Forex is the largest and most liquid market in the world.
Forex is the world's largest and most liquid market, with an average daily turnover of around 5.3 trillion dollars. Whether it's a market or a battlefield, seasoned investors, forex trading is very attractive.
Advantages of Forex Trading
24-hour Active trading market
The forex market has the most flexible trading time in the financial markets, and investors can trade 24 hours a day, Five days a week.
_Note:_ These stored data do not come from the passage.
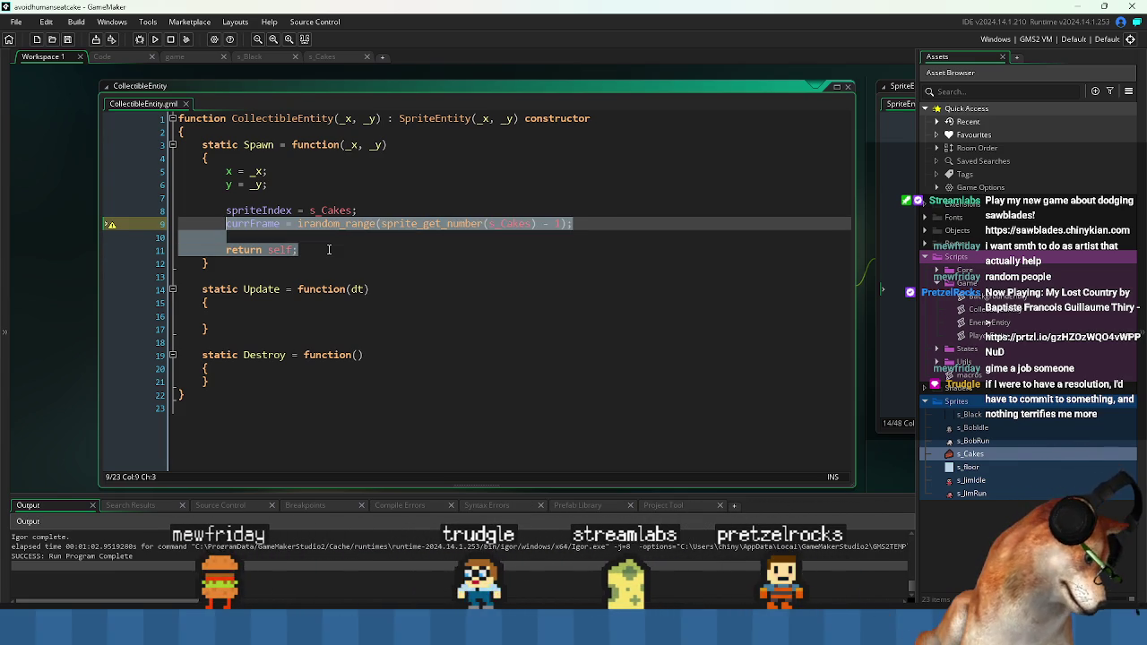
pyautogui.press('Up')
pyautogui.press('Down')
pyautogui.press('Down')
pyautogui.press('Down')
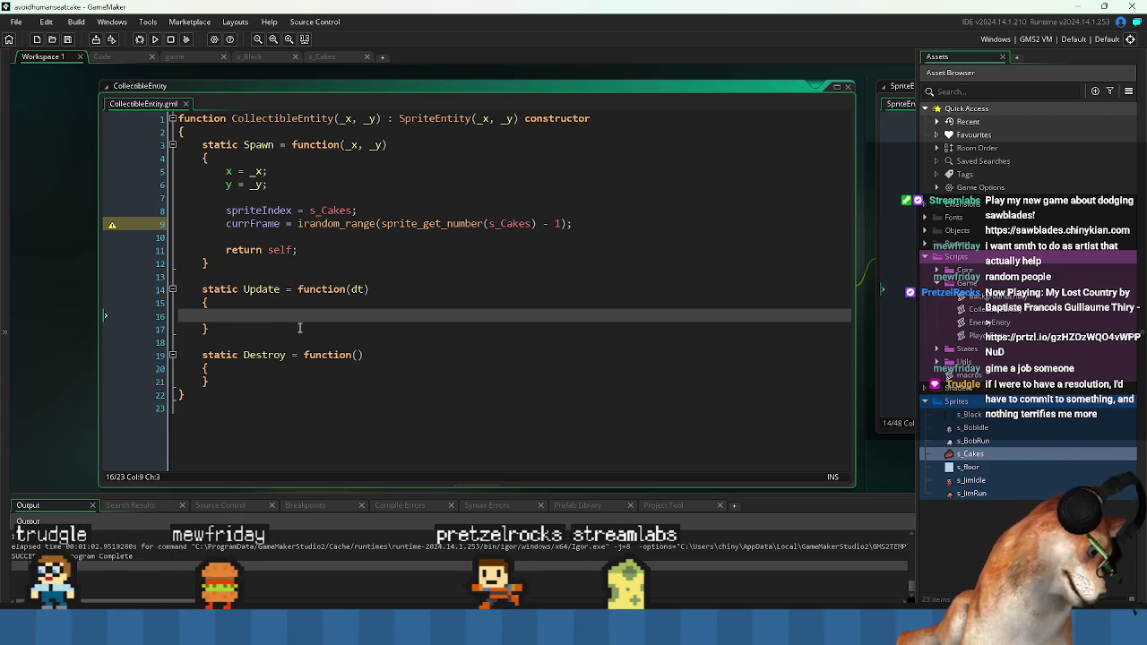
# - Remove the empty line from Update and save the CollectibleEntity script
pyautogui.press('Down')
pyautogui.press('Down')
pyautogui.press('Down')
pyautogui.press('Down')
The traditional foreign exchange market is a currency conversion business that has been used for investment by banks, and the volume of bank transactions has increased rapidly over time, especially after the advent of the free float of major international exchange rates in 1971. Importers and exporters, portfolios, multinationals, speculators, day traders, long-term investors and hedge funds are using the forex market to pay for goods and services, to trade financial assets, or to reduce the risk of currency movements through hedging.
Low entry threshold
In the forex market, exchange rate fluctuations are usually driven by real currency flows and projections of global macroeconomic conditions. For the disclosure of major market news, investors in global trading forex will see the same forex quotes. Margin foreign exchange transactions require only the minimum investment capital requirements, the start of the account starting from the standard account 200 dollars. MetaTrader 4 Trading platform can also be "mini" 0.01 of the micro-hand trading.
One of the advantages of foreign exchange margin trading is to use leverage to enlarge trading assets, 100 times times leverage equals 1 dollars to make 100 dollar transaction. Traders can profit from fluctuations in the exchange rate by using leverage rationally.
Different market trends in two-way trading
Unlike the stock market, which is simply "low buy high", short selling or having a fuse limit, the forex market has no restrictions on the trading direction, and traders can buy or sell short by their trading strategies. Use stop orders to specify a price, when the market trend against you, at this price to close the position, or use stop orders, when the market trend to adverse direction, can still lock part of the proceeds.
Unlike stocks and other trading markets, facing the risk of giant monopoly, foreign exchange huge trading volume makes the market is not easy to be controlled by a certain bank or agency price, investors can be in a single second, no duplicate quote phenomenon.